I've built a dbw tb driver with a little microcontroller. Lets just say it wasn't easy and even I wouldn't trust it on a car. Too much liability for it to be out there, just think about what happens and something 'oops' happens and the tb smacks open or shut at a bad moment. 
That being said the cheapest way is to get an OEM VW TB from a VR6 or an aftermarket one for a Mustang. If you use the OBD2 VR6 it will have a built in idle motor, the other two, you'll need external idle control. 
Megasquirt is a REAL standalone, the fact that it won't run your dash is because the Mk4 dash runs off of CAN bus and not separate inputs for each function like the earlier ones. You'll need to at least partially retain the stock ecu to keep the stock cluster.


----------



## vr6_addict (May 27, 2007)

*Re: VR6 on Megasquirt...think WE ALL NEED some answers (need_a_VR6)*

Thanks man,
well I'm open to risk and willingful to tryout such driver....looks to be promising....what kind of test did you do on that? But first I must set up my car to accept MS.
I can get the OBD2 TB (will make my life easier for sure), and I'm ready to accept the fact that I'll run two ecus in my car. So far I realized that I need:
1. MS 1 with MSnS-E code + 5 extra vb921 to control all the ignition signal in the case I'll switch to 24v later.
2. An OBD2 TB + Cable + Pedal
3. A 3 Bar MAP since my car will se more than 25psi but less than 40psi
4.Lots of time & patience.
5. Can I keep the stock coilpack or I must go for the Ford EDIS module, which one requires less time and gives me the overall best ignition control?
So, has anyone came up with complete diagrams and instruction to do such project? I'm looking to do a complete write up with photos of my experience, so others will benefit from that.....maybe I'm the first one on MK4s maybe not, but I'm willingful to experiment and take my car on the next level. 
Many thanks to everyone and please, keep the ideas flowing, I need all the experience and skills from you guys to make this happen.
I'll surely post some pictures from my current setup, as a startpoint for my MS Project.


----------



## vr6_addict (May 27, 2007)

*Re: VR6 on Megasquirt...think WE ALL NEED some answers (vr6_addict)*

People,
can someone give me a final list of what I need to make MS I work on a MK4 VR6 12v car?
Also, do anyone has a tutorial that explains how to install the mod onto the MS I to make it work with my car?
Thanks


----------



## need_a_VR6 (May 19, 1999)

*Re: VR6 on Megasquirt...think WE ALL NEED some answers (vr6_addict)*

You might be willing to use it, but I'm not willing to give it out. Mine was only on the bench with a separate controller driving an ATW 20v tb with a potentiometer. I have NO idea if it'll work in a car, but it did 'follow' the pot pretty decently. Everything I built was breadboards and jumpers, nothing robust about the hardware or the software. DBC until someone has enough insurance to cover the liability there.
Your best bet is MS1 with a V3 board, running the extra code. I don't think you need ANY VB921's though as the Mk3 coils and perhaps the MK4 coils have the amplifiers built in (they are if they're 3-4 wire). Definitley don't need EDIS.
You can control the stock coilpack, but you need to mod the output circuits to source 5v instead of sinking ground. CdnDub had a GREAT post that includes this mod and much else VR6 info, search for it. He has the most info on MSing a VR6 as he was one of the first. If you can't find it here, check msefi.com there was a lot of talk going on over there as well when he was getting it all sorted out.

▸ Given information:

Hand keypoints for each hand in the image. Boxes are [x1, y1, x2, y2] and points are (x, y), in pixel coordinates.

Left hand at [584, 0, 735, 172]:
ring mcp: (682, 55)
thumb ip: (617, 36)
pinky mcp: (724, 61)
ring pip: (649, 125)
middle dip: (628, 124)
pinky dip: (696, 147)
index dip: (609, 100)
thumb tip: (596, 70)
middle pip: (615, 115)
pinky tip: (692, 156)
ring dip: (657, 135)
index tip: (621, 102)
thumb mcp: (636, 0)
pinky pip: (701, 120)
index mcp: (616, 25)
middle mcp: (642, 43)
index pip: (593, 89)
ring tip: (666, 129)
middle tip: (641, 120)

==

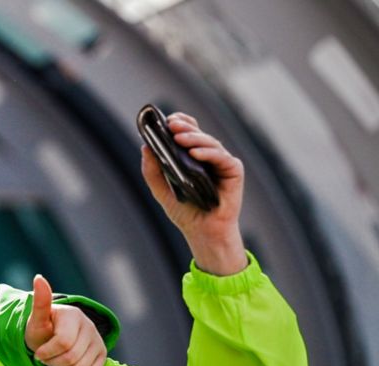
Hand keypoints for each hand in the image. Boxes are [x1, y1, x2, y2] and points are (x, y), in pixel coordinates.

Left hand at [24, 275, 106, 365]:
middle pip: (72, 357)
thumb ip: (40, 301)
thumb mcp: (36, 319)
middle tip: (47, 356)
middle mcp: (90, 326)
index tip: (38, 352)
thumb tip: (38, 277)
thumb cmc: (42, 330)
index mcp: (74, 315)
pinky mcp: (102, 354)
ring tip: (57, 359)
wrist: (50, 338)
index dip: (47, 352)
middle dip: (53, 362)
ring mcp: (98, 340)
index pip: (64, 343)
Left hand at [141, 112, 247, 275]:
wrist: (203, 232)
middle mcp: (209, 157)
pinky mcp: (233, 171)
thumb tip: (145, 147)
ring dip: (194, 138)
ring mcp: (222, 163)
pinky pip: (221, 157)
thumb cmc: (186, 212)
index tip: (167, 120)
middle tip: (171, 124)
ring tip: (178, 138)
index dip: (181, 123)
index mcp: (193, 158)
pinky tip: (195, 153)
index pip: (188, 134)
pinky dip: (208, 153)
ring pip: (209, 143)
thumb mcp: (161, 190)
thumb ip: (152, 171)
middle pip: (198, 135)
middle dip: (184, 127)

▸ Instructions:
a. Give again the part of the VR6 Megasquirt thread starting with "I can get the" and going on through "to 24v later.".
b. For each statement, say whether the VR6 Megasquirt thread agrees with it. Answer yes or no and quote the deciding words from the thread.
(i) The driver need_a_VR6 built was tested only on the bench, driving an ATW 20v throttle body with a potentiometer.
(ii) vr6_addict expects the car to see more than 40 psi.
(iii) need_a_VR6 says EDIS is needed to run the stock coilpack.
c. Pick up the VR6 Megasquirt forum thread after its last sentence and keep it going.
The data has no role in any of this.

▸ Results for the exercise:
a.
I can get the OBD2 TB (will make my life easier for sure), and I'm ready to accept the fact that I'll run two ecus in my car. So far I realized that I need:
1. MS 1 with MSnS-E code + 5 extra vb921 to control all the ignition signal in the case I'll switch to 24v later.

b.
(i) Yes: "Mine was only on the bench with a separate controller driving an ATW 20v tb with a potentiometer."
(ii) No: "A 3 Bar MAP since my car will se more than 25psi but less than 40psi"
(iii) No: "Definitley don't need EDIS."

c.
You'll want a connector end to go with the OBD2 tb as well. You can use the internal ISV as well as one of the two TPS's that are built in. 
I'll help in any way I can. I'll be putting a distro car on MS very soon as well as my own when I get the spare time. Mk2/3's are much easier though.
My big worry is the cluster integration, it'd be easier to rip it all out for aftermarket gauges IMHO.


----------



## vr6_addict (May 27, 2007)

*Re: VR6 on Megasquirt...think WE ALL NEED some answers (need_a_VR6)*

Thank you man,
I really do appreciate your help offering.....
Yeah, the cluster is the big no-no on this project...BUT BUT since is my daily driver....I have to keep ABS, ESP, Climatronic etc. Then I'll take the fuel and ignition stuff off the motronic and put them onto MS. 
The only big worry about is IF MS can simulate the stock O2 to fool the stock ECU into thinking that he's running stoich when in fact, under boost I'll be somewhere between 12 and 12,7. I really don't want







to clear hundreds of cels a day







.
Also, I think I'll contact CdnDub for additional information if after doing another search (think it's the 201th time I do one







), I can't find the information I need.
Anyway as for parts concerns looks like that the standard Ms1 3.0 board will do for me with just the pull up modification for the stock coilpack (MK4 is for 4 pins by the way).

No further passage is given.